We use HST/ACS observations of the spiral galaxy M51 in F435W, F555W and F814W to select a large sample of star clusters with accurate effective radius measurements in an area covering the complete disc of M51. We present the dataset and study the ra dius distribution and relations between radius, colour, arm/interarm region, galactocentric distance, mass and age. We select a sample of 7698 (F435W), 6846 (F555W) and 5024 (F814W) slightly resolved clusters and derive their effective radii by fitting the spatial profiles with analytical models convolved with the point spread function. The radii of 1284 clusters are studied in detail. We find cluster radii between 0.5 and ~10 pc, and one exceptionally large cluster candidate with a radius of 21.6 pc. The median radius is 2.1 pc. We find 70 clusters in our sample which have colours consistent with being old GC candidates and we find 6 new faint fuzzy clusters in, or projected onto, the disc of M51. The radius distribution can not be fitted with a power law, but a log-normal distribution provides a reasonable fit to the data.
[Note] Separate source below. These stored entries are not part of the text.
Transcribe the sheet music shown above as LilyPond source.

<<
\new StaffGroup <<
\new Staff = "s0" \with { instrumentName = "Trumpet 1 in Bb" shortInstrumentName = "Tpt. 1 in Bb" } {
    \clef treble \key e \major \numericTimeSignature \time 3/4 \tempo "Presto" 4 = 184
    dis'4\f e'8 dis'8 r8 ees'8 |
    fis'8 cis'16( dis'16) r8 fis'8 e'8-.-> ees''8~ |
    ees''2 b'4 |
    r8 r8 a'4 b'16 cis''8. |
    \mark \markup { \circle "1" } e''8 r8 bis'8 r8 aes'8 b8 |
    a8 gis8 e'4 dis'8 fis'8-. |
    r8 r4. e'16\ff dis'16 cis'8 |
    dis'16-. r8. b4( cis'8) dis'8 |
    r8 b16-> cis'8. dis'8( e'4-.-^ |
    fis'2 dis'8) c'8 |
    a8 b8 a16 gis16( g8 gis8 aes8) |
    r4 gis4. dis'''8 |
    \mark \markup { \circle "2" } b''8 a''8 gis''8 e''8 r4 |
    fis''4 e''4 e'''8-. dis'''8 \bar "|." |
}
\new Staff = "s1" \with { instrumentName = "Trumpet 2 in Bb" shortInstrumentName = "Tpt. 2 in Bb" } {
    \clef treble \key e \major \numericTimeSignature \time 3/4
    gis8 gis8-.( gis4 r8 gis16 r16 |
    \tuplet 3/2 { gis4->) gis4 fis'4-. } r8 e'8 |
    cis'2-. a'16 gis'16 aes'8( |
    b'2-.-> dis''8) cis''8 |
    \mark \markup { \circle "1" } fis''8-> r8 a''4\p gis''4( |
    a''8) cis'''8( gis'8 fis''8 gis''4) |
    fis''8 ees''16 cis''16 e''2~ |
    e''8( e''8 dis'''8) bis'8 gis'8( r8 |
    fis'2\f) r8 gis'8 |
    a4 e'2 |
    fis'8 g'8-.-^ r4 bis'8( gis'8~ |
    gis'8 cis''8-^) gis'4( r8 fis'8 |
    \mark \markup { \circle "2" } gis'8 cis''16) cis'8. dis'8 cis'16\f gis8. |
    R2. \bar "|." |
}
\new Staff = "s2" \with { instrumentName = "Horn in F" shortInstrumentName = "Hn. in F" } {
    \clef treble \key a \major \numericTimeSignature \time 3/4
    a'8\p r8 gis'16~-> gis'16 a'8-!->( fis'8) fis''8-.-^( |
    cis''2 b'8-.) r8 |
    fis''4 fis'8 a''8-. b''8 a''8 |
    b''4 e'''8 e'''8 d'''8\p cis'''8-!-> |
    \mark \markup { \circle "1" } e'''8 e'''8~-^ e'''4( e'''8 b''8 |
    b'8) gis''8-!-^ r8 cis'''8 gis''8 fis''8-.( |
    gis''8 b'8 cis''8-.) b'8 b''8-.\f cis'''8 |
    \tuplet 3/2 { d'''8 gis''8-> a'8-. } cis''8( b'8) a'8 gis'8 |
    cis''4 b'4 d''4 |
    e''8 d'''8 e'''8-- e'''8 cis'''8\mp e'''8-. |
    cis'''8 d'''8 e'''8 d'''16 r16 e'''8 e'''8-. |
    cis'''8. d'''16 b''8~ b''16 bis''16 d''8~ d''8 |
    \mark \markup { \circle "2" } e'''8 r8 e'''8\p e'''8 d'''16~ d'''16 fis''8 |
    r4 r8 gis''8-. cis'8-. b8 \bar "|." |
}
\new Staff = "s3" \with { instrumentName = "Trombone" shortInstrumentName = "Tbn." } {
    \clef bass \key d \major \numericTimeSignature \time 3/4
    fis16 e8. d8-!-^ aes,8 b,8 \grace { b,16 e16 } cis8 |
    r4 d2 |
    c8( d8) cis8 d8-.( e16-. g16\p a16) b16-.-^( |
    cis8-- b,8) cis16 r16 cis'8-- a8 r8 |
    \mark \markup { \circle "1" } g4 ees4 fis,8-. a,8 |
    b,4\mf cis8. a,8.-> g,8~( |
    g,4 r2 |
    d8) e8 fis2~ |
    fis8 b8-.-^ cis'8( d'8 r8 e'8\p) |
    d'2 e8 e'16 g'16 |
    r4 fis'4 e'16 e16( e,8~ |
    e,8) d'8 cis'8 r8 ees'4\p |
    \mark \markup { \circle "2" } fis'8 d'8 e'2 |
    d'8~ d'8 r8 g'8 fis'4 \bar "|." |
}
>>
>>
This indicates that shortly after the formation of the clusters from a fractal gas, their radii have changed in a non-uniform way. We find an increase in radius with colour as well as a higher fraction of redder clusters in the interarm regions, suggesting that clusters in spiral arms are more compact. We find a correlation between radius and galactocentric distance which is considerably weaker than the observed correlation for old Milky Way GCs. We find weak relations between cluster luminosity and radius, but we do not observe a correlation between cluster mass and radius.